Vivement un référendum sur le Frexit pour quitter l’UERSS, cette dictature insensée.
Excellent!
Si seulement nos politiques étaient suffisamment intelligents pour lire cet article et tenir compte des avis de Personnes (comme ce Monsieur) qui aiment réellement ce pays, on n’en serait pas là…
Bien sur que l’on peut l’arreter tout en restant dans l’union européenne (c’est ce que fait -entre autre- le Portugal)
CE: 31 Janvier 2024, nous venons d’assister à » LA RAFLE DE RUNGIS « , L’histoire se souviendra,
frexit et vite
https://youtu.be/4mL0SVWTiyo?feature=shared
TV Liberte/ interview Asselineau pour ceux que ça interesse.
Tout y passe ; agriculture, attal, thierry breton, la hyene etc
Il faut créer une Europe fédérale avec la Russie ou chaque pays fera en son âme et conscience d’efficacité pour son pays, les choix sociaux avec 30% de charges sociales en moins, autant que 30% de salaire en plus.
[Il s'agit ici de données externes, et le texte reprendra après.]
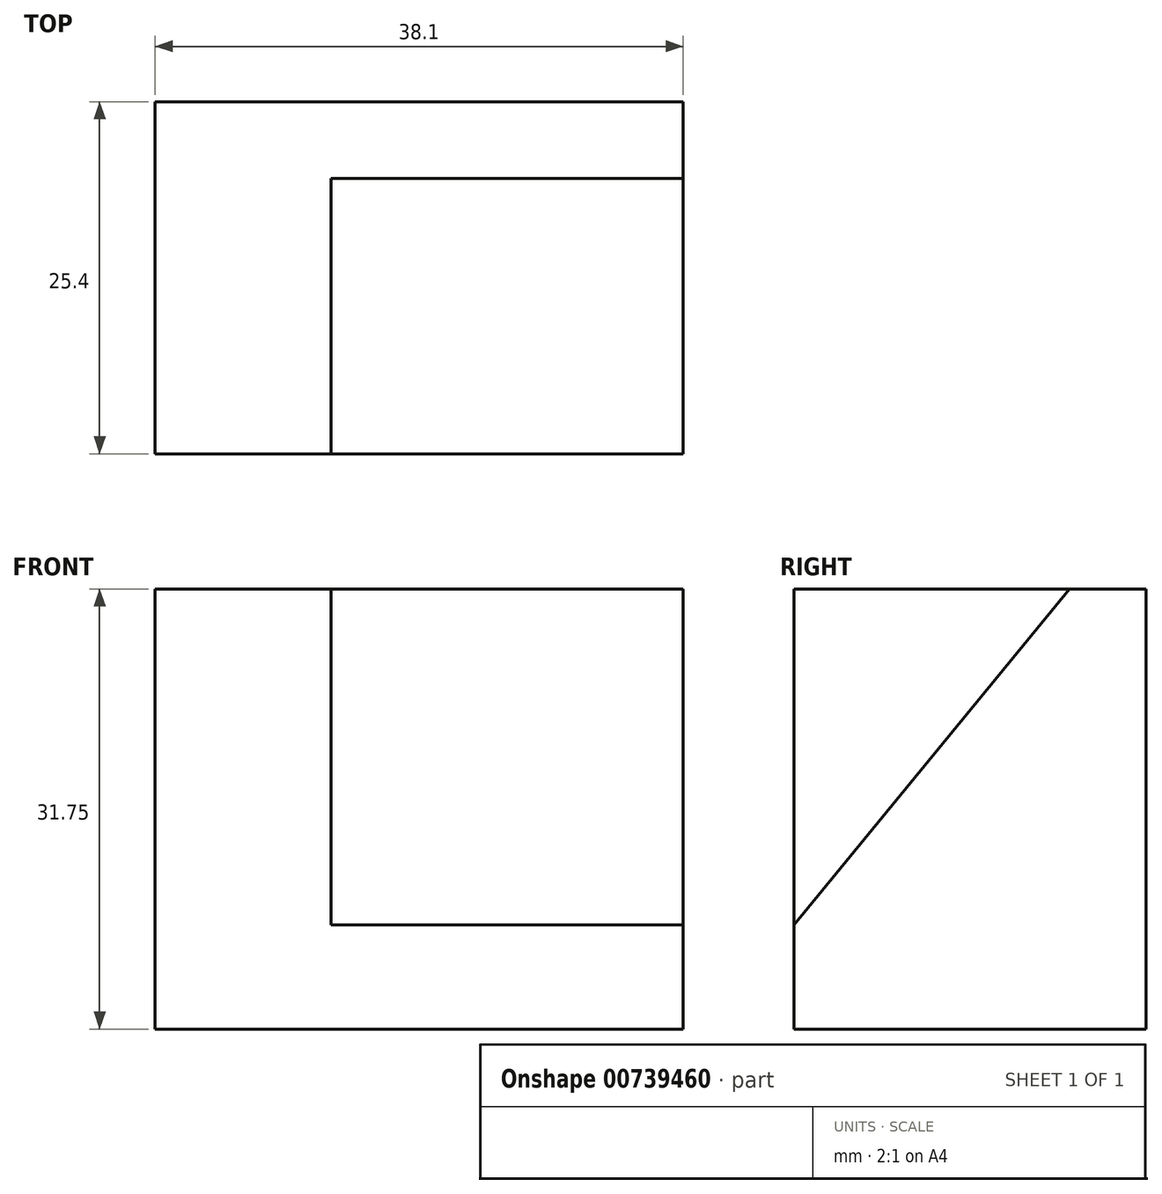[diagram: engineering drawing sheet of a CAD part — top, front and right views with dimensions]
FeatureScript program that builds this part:
annotation { "Feature Type Name" : "Feature", "Feature Type Description" : "" }
export const myFeature = defineFeature(function(context is Context, id is Id, definition is map)
    precondition{}
    {
        {
            var Q0;
            Q0=qCreatedBy(makeId("Front.planeOp"),FACE);
            var sketch = newSketch(context, id + "F0", { "sketchPlane" : qUnion([Q0])});
            skLineSegment(sketch, "E0", {"start": v(0, 0) * mm, "end": v(38.1, 0) * mm});
            skLineSegment(sketch, "E1", {"start": v(38.1, 0) * mm, "end": v(38.1, 31.75) * mm});
            skLineSegment(sketch, "E2", {"start": v(38.1, 31.75) * mm, "end": v(0, 31.75) * mm});
            skLineSegment(sketch, "E3", {"start": v(0, 31.75) * mm, "end": v(0, 0) * mm});
            skSolve(sketch);
        }
        {
            var Q0;
            Q0 = qSketchRegion(id + "F0", true);
            extrude(context, id + "F1", {"entities" : qUnion([Q0]), "depth" : 25.4 * mm, "offsetDistance" : 25.4 * mm});
        }
        {
            var Q0;
            Q0=makeQuery(id+"F1.opExtrude","SWEPT_FACE",FACE,{"disambiguationData":[OSD([sQuery(id+"F0.wireOp",EDGE,"E1")])]});
            var sketch = newSketch(context, id + "F2", { "sketchPlane" : qUnion([Q0])});
            skLineSegment(sketch, "E4", {"start": v(-5.53, 31.75) * mm, "end": v(-25.4, 7.52) * mm});
            skLineSegment(sketch, "E5", {"start": v(-25.4, 7.52) * mm, "end": v(-25.4, 31.75) * mm});
            skLineSegment(sketch, "E6", {"start": v(-25.4, 31.75) * mm, "end": v(-5.53, 31.75) * mm});
            skSolve(sketch);
        }
        {
            var Q0;
            Q0=makeQuery(id+"F2.imprint","IMPRINT",FACE,{"disambiguationData":[TD([[makeQuery(id+"F2.imprint","IMPRINT",EDGE,{"derivedFrom":sQuery(id+"F2.wireOp",EDGE,"E4")}),-1.0]])]});
            extrude(context, id + "F3", {"entities" : qUnion([Q0]), "operationType" : NewBodyOperationType.REMOVE, "oppositeDirection" : true, "depth" : 25.4 * mm, "offsetDistance" : 25.4 * mm});
        }
    });
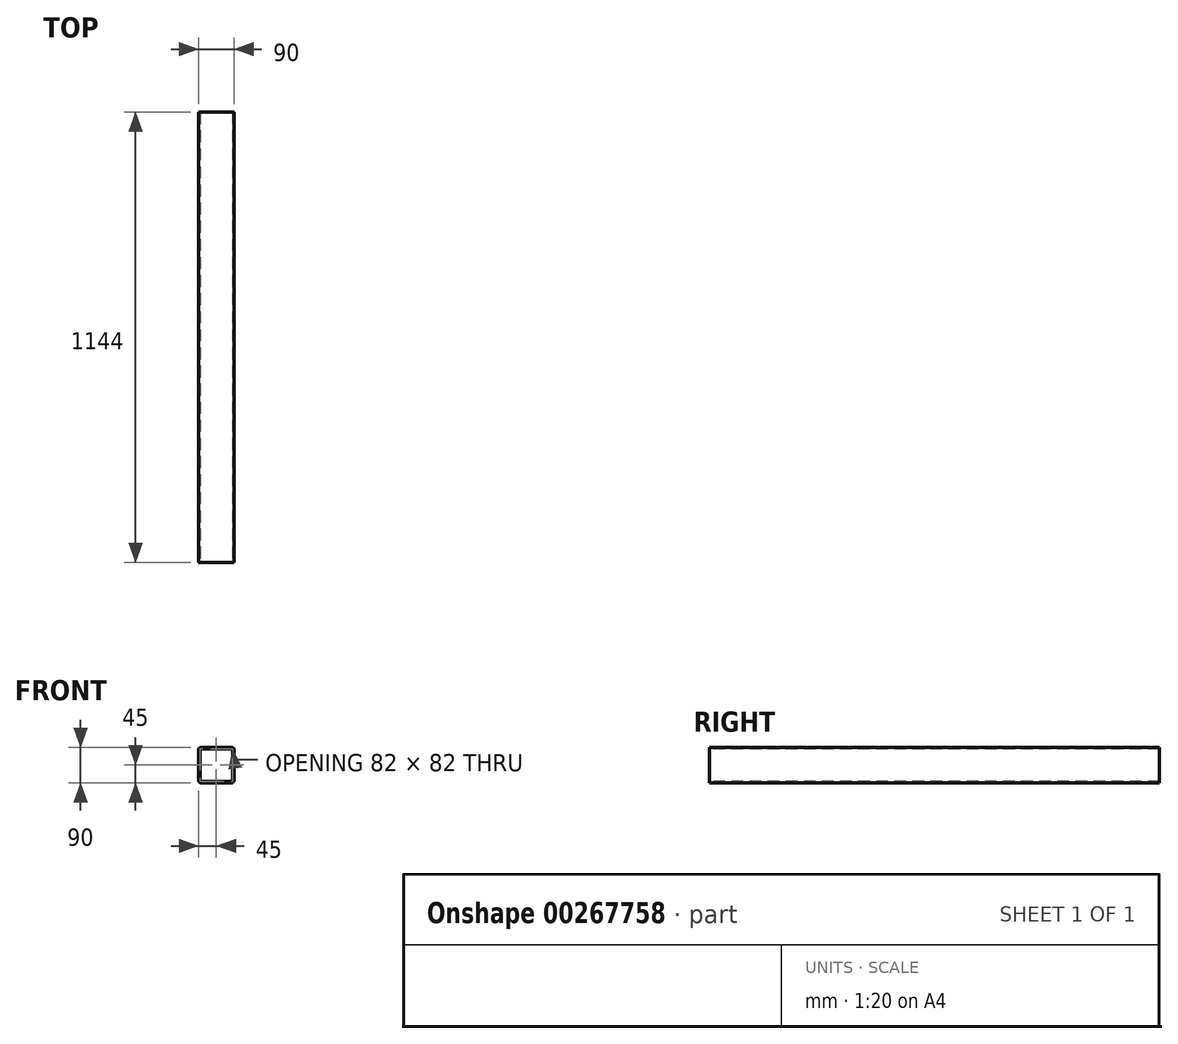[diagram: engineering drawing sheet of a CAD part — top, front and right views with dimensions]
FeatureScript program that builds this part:
annotation { "Feature Type Name" : "Feature", "Feature Type Description" : "" }
export const myFeature = defineFeature(function(context is Context, id is Id, definition is map)
    precondition{}
    {
        {
            var Q0;
            Q0=qCreatedBy(makeId("Front.planeOp"),FACE);
            var sketch = newSketch(context, id + "F0", { "sketchPlane" : qUnion([Q0])});
            skLineSegment(sketch, "E0.bottom", {"start": v(39, 45) * mm, "end": v(-39, 45) * mm});
            skLineSegment(sketch, "E0.top", {"start": v(39, -45) * mm, "end": v(-39, -45) * mm});
            skLineSegment(sketch, "E0.left", {"start": v(45, 39) * mm, "end": v(45, -39) * mm});
            skLineSegment(sketch, "E0.right", {"start": v(-45, 39) * mm, "end": v(-45, -39) * mm});
            skPoint(sketch, "E0.middle", {"position": v(0, 0) * mm});
            skPoint(sketch, "E1.visualSharp", {"position": v(-45, 45) * mm});
            skArc(sketch, "E1.filletArc", {"start": v(-39, 45) * mm, "mid": v(-43.24, 43.24) * mm, "end": v(-45, 39) * mm});
            skPoint(sketch, "E2.visualSharp", {"position": v(45, 45) * mm});
            skArc(sketch, "E2.filletArc", {"start": v(45, 39) * mm, "mid": v(43.24, 43.24) * mm, "end": v(39, 45) * mm});
            skPoint(sketch, "E3.visualSharp", {"position": v(45, -45) * mm});
            skArc(sketch, "E3.filletArc", {"start": v(39, -45) * mm, "mid": v(43.24, -43.24) * mm, "end": v(45, -39) * mm});
            skPoint(sketch, "E4.visualSharp", {"position": v(-45, -45) * mm});
            skArc(sketch, "E4.filletArc", {"start": v(-45, -39) * mm, "mid": v(-43.24, -43.24) * mm, "end": v(-39, -45) * mm});
            skArc(sketch, "E5.0", {"start": v(-39, 41) * mm, "mid": v(-40.41, 40.41) * mm, "end": v(-41, 39) * mm});
            skLineSegment(sketch, "E5.1", {"start": v(39, 41) * mm, "end": v(-39, 41) * mm});
            skLineSegment(sketch, "E5.2", {"start": v(-41, 39) * mm, "end": v(-41, -39) * mm});
            skArc(sketch, "E5.3", {"start": v(41, 39) * mm, "mid": v(40.41, 40.41) * mm, "end": v(39, 41) * mm});
            skArc(sketch, "E5.4", {"start": v(-41, -39) * mm, "mid": v(-40.41, -40.41) * mm, "end": v(-39, -41) * mm});
            skLineSegment(sketch, "E5.5", {"start": v(39, -41) * mm, "end": v(-39, -41) * mm});
            skArc(sketch, "E5.6", {"start": v(39, -41) * mm, "mid": v(40.41, -40.41) * mm, "end": v(41, -39) * mm});
            skLineSegment(sketch, "E5.7", {"start": v(41, 39) * mm, "end": v(41, -39) * mm});
            skSolve(sketch);
        }
        {
            var Q0;
            Q0=makeQuery(id+"F0.imprint","IMPRINT",FACE,{"disambiguationData":[TD([[makeQuery(id+"F0.imprint","IMPRINT",EDGE,{"derivedFrom":sQuery(id+"F0.wireOp",EDGE,"E0.bottom")}),1.0]])]});
            extrude(context, id + "F1", {"entities" : qUnion([Q0]), "oppositeDirection" : true, "depth" : 1144 * mm});
        }
    });
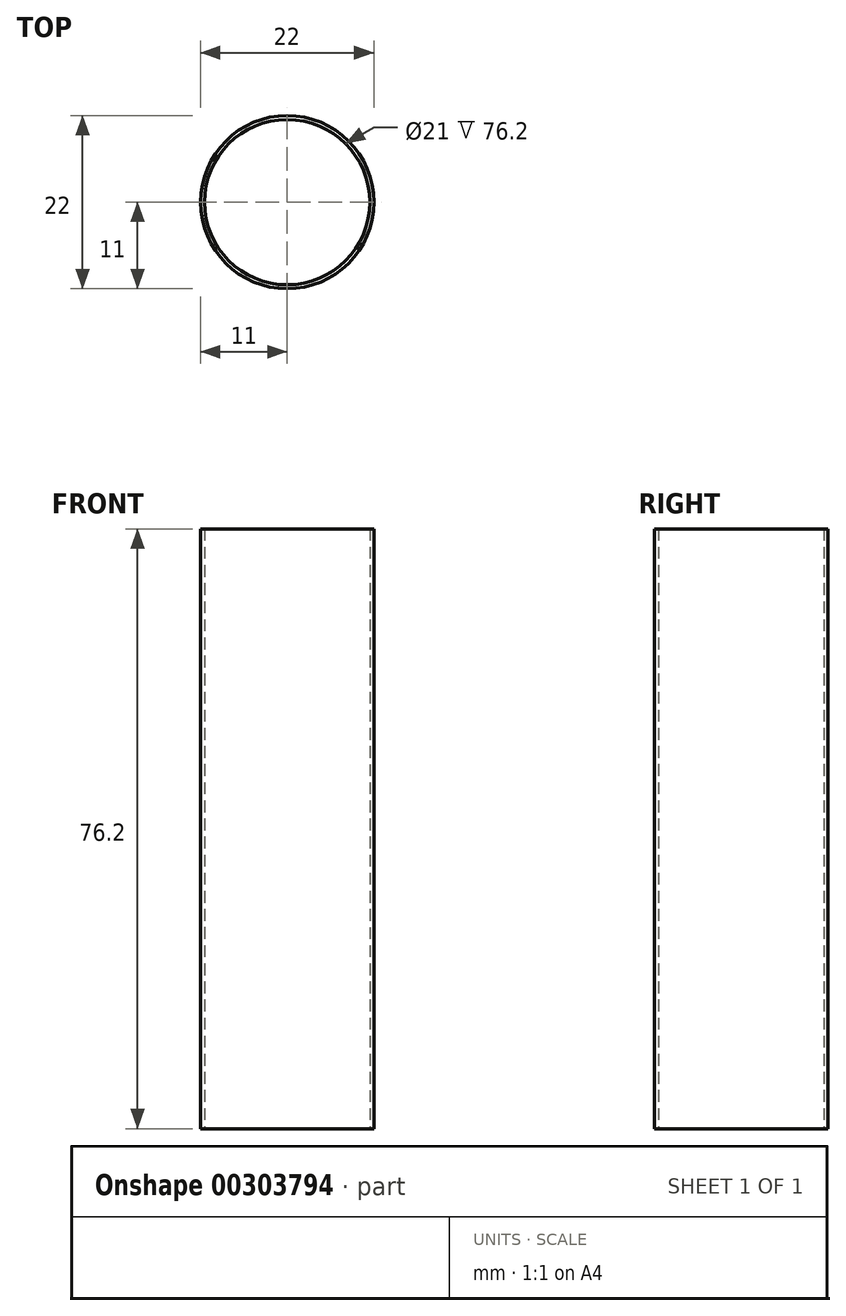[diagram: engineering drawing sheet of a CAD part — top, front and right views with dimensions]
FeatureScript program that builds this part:
annotation { "Feature Type Name" : "Feature", "Feature Type Description" : "" }
export const myFeature = defineFeature(function(context is Context, id is Id, definition is map)
    precondition{}
    {
        {
            var Q0;
            Q0=qCreatedBy(makeId("Top.planeOp"),FACE);
            var sketch = newSketch(context, id + "F0", { "sketchPlane" : qUnion([Q0])});
            skCircle(sketch, "E0", {"center": v(0, 0) * mm, "radius": 11 * mm});
            skCircle(sketch, "E1", {"center": v(0, 0) * mm, "radius": 10.5 * mm});
            skSolve(sketch);
        }
        {
            var Q0;
            Q0=makeQuery(id+"F0.imprint","IMPRINT",FACE,{"disambiguationData":[TD([[makeQuery(id+"F0.imprint","IMPRINT",EDGE,{"derivedFrom":sQuery(id+"F0.wireOp",EDGE,"E0")}),1.0]])]});
            extrude(context, id + "F1", {"entities" : qUnion([Q0]), "depth" : 76.2 * mm, "offsetDistance" : 25 * mm});
        }
    });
Avoir une économie d’importation en fonction des besoins puisque on produit chez nous. Donc inutile de faire parcourir des milliers de kilomètres a des denrées que nous avons chez nous. Dans les produits manufacturés venant d’Asie de Chine d’Inde il faut redevenir compétitif. C’est bien beau de le dire et l’écrire encore faut-il des financements et un vouloir politique qui est à la solde des USA via l’Europe et ses dirigeants imposés. La Russie a demandé 3 fois de partager l’espace économique européen, refusé par les USA en faillite avec près de 50’000 milliards de dettes insolvables. Le comble d’être commandé par un pays qui n’a rien à faire et décider en Europe, ou de faire des guerres contre la Russie pour le gaz et pétrole. Enfin l’Allemagne et la France pleurent mais ont choisi leurs camps l’Oncle Sam qui de fait détruit l’Allemagne et la France en dictature démocratique, en faisant sauter nord stream 1 et 2 le comble du terrorisme d’état des USA comme toujours.